Daw Mill deaths fine will not ‘cripple’ UK Coal

COAL firm UK COAL, which is facing fines over the deaths of three of its workers on a site in Warwickshire, has been told the penalties would not “cripple” the company.

Sitting at Sheffield Crown Court yesterday, Mr Justice MacDuff adjourned sentencing of Doncaster-based UK Coal until later this year and indicated he would not impose fines at a severe level on a company in a “pretty desperate situation”.

UK Coal had previously admitted breaches of health and safety following the deaths at Daw Mill of Trevor Steeples and Paul Hunt, in separate incidents in 2006, and Anthony Garrigan in 2007.

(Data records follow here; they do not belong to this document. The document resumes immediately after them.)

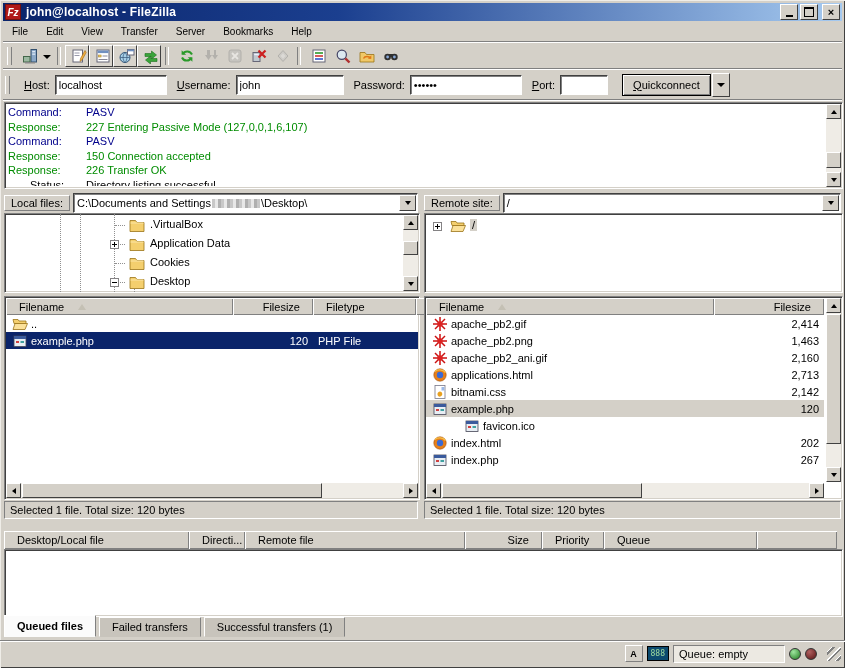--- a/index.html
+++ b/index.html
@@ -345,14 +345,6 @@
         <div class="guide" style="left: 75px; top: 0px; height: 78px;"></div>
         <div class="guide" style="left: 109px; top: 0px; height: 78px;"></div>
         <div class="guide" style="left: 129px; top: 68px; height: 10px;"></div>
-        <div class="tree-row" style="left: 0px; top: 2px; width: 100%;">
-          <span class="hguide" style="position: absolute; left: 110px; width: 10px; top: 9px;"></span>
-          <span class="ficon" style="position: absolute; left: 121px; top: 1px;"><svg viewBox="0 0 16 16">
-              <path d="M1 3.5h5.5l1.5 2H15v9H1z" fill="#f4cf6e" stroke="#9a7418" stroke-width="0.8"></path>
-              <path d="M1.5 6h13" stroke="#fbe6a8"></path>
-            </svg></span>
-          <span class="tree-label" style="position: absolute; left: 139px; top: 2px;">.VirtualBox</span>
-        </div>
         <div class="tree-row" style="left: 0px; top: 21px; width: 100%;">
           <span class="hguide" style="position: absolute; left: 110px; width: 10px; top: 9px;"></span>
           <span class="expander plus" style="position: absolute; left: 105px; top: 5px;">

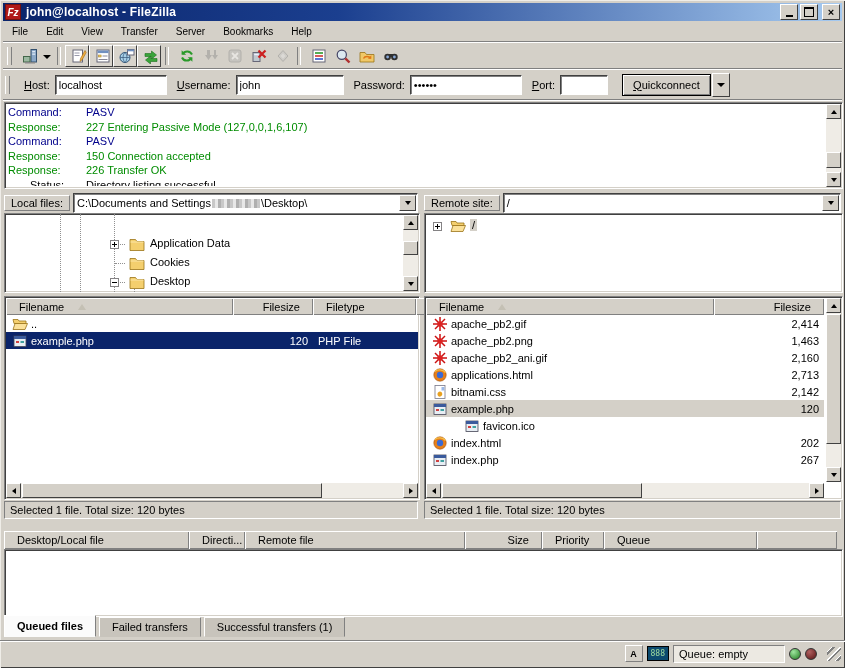--- a/index.html
+++ b/index.html
@@ -89,7 +89,7 @@
     box-shadow:inset 1px 1px 0 #404040, inset -1px -1px 0 #d4d0c8;}
   .lhead{position:absolute;top:1px;left:1px;height:17px;display:flex;}
   .hcell{background:#d4d0c8;box-shadow:inset 1px 1px 0 #fff, inset -1px -1px 0 #808080;
-    display:flex;align-items:center;padding:0 13px;box-sizing:border-box;flex:none;}
+    display:flex;align-items:center;padding:0 5px;box-sizing:border-box;flex:none;border-radius:7px;}
   .hcell.right{justify-content:flex-end;}
   .sortarr{width:0;height:0;border:4px solid transparent;border-bottom:6px solid #c4c0b4;margin-left:14px;margin-top:-3px;}
   .lbody{position:absolute;left:1px;overflow:hidden;background:#fff;}

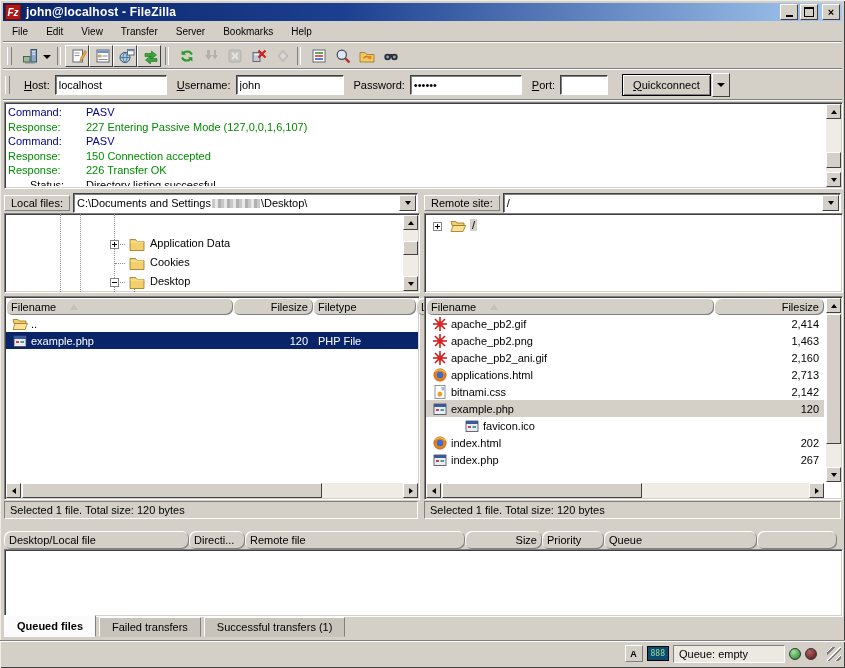--- a/index.html
+++ b/index.html
@@ -617,7 +617,7 @@
       <div class="hcell" style="width: 220px;">Remote file</div>
       <div class="hcell right" style="width: 77px;">Size</div>
       <div class="hcell" style="width: 62px;">Priority</div>
-      <div class="hcell" style="width: 153px;">Queue</div>
+      <div class="hcell" style="width: 153px;">Local</div>
       <div class="hcell" style="width: 80px;"></div>
     </div>
   <div class="qbody sunken"></div>

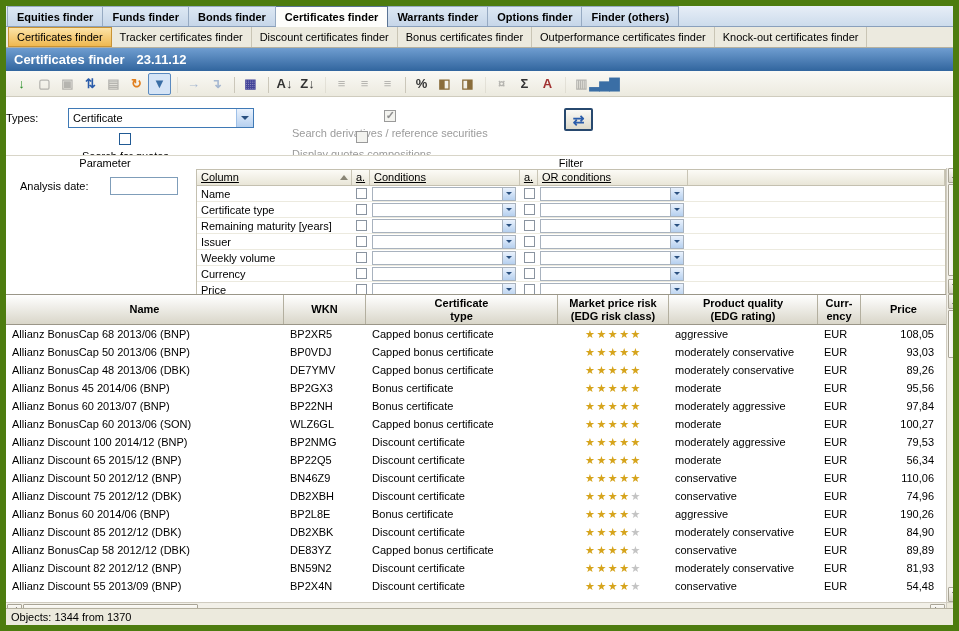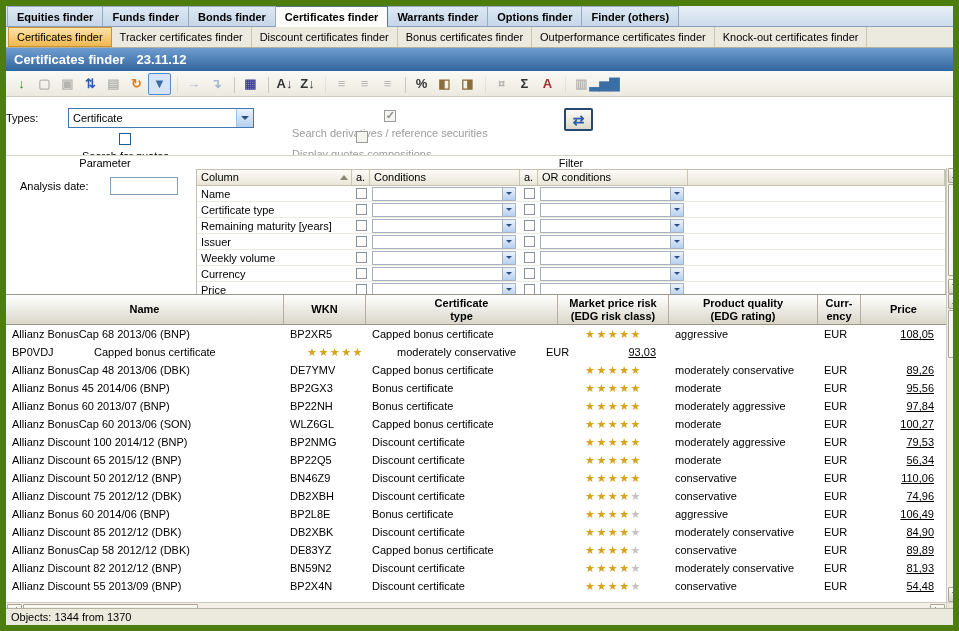--- a/index.html
+++ b/index.html
@@ -57,7 +57,7 @@
   .date-label{position:absolute;left:14px;top:24px;}
   .date-input{position:absolute;left:104px;top:21px;width:68px;height:18px;border:1px solid #7f9db9;font:11px "Liberation Sans",sans-serif;padding:0 3px;}
   .filter-grid{position:absolute;left:190px;top:13px;width:750px;height:126px;border:1px solid #c4c0b0;border-bottom:none;overflow:hidden;background:#fff;}
-  .fg-header{display:flex;height:16px;background:linear-gradient(#fcfbf6,#e9e6d8);border-bottom:1px solid #c4c0b0;}
+  .fg-header{display:flex;height:16px;background:linear-gradient(#fcfbf6,#e9e6d8);border-bottom:1px solid #c4c0b0;text-decoration:underline;}
   .fg-header .fg-cell{border-right:1px solid #c9c5b5;padding:1px 4px;overflow:hidden;white-space:nowrap;position:relative;}
   .fg-c1{width:155px;flex:none;}
   .fg-c2{width:18px;flex:none;display:flex;align-items:center;justify-content:center;}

A fourth man, Paul Milner, also died in 2007 at Welbeck colliery in Nottinghamshire which has since closed.

The company admitted seven breaches of the Health and Safety at Work Act 1974 at an earlier hearing.

Mr Steeples died in June 2006 from asphyxiation due to oxygen deprivation when he was exposed to high levels of methane.

Mr Hunt died in August 2006 when he fell from an underground transporter into the path of a moving ‘train’.

Mr Garrigan died in January 2007 while helping to install rockbolts to keep a tunnel wall in place and was crushed when more than 100 tonnes of coal and stone fell onto him.

Mr Milner died in November 2007 while attempting to install roof supports and was crushed when 90 tonnes of rock fell onto him.